> **Request A**: What degree does the Konnie Huq profile say she holds?
> **Request B**: Transcribe the Konnie Huq profile from "That was before" up to and including "withdrawn her support.".

> **Supplied text**:
*** Block opens ***

The Saturday Profile: TV presenter Konnie Huq
Saturday, 18 August 2007
When the Blue Peter presenter Konnie Huq took up an invitation from Ken Livingstone to endorse a new cycling initiative earlier this year, the prospect did not seem like crass folly. Even with the ever-present threat of grandstanding from London's Mayor, Blue Peter has been behind cycling for years. The idea seemed as on-message as sticky-backed plastic and Christmas mobiles.
That was before the City Hall backbiting began. After an alleged piece of political opportunism from Livingstone, who used the launch event to rib his Tory opponents for being "pro-car", came the backlash. Brian Coleman, a Tory assembly member not known to mince his words - or miss an opportunity to slate Livingstone - complained that by association Huq had undermined the BBC's political impartiality. Currently under heavy fire, the BBC became trigger-happy, and Huq was an easy target for retaliation. This week the corporation panned her move, and she has since withdrawn her support.
"It's crazy," said a close friend of the presenter yesterday. "If she had wanted to endorse Labour Party politics she has had plenty of better opportunities prior to this." On camera, Huq, 32, is bright and personable. Yet her apparent innocence is incongruous with her formidable CV. She is intelligent, with a Cambridge University economics degree, thrown together while holding down gigs presenting national television. Not for nothing has she fronted a flagship programme for the BBC for near on a decade. She joined Blue Peter when she was just 22 in 1997, and is shortly due to leave as its longest-serving female presenter. Her friends say she is not immune to pulling the odd string to get her way. Certainly, they claim, her hunger for success can be rapacious.

*** Block closes ***

> **Collected material**:
*** Block opens ***

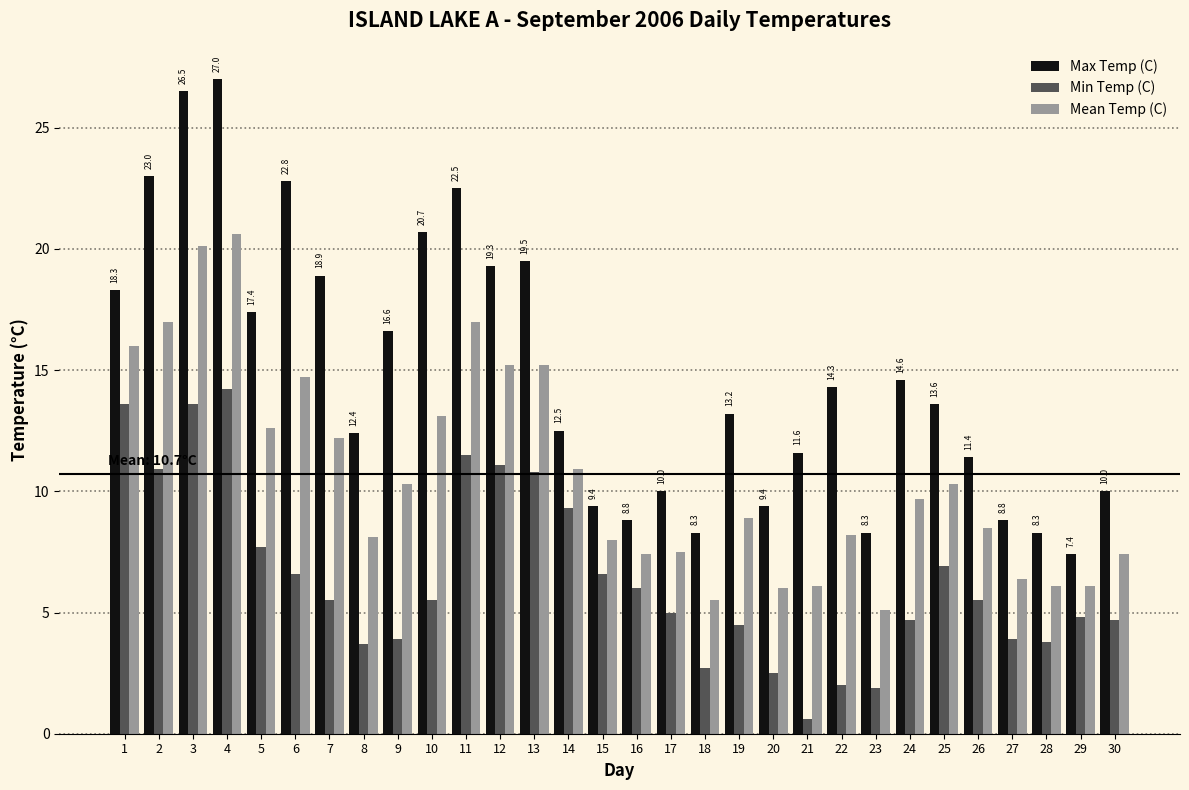

What is the value of the Max Temp (C) bar at the 26th from the left?

11.4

*** Block closes ***

> **Written answer A**: An economics degree from Cambridge University.

> **Written answer B**:
That was before the City Hall backbiting began. After an alleged piece of political opportunism from Livingstone, who used the launch event to rib his Tory opponents for being "pro-car", came the backlash. Brian Coleman, a Tory assembly member not known to mince his words - or miss an opportunity to slate Livingstone - complained that by association Huq had undermined the BBC's political impartiality. Currently under heavy fire, the BBC became trigger-happy, and Huq was an easy target for retaliation. This week the corporation panned her move, and she has since withdrawn her support.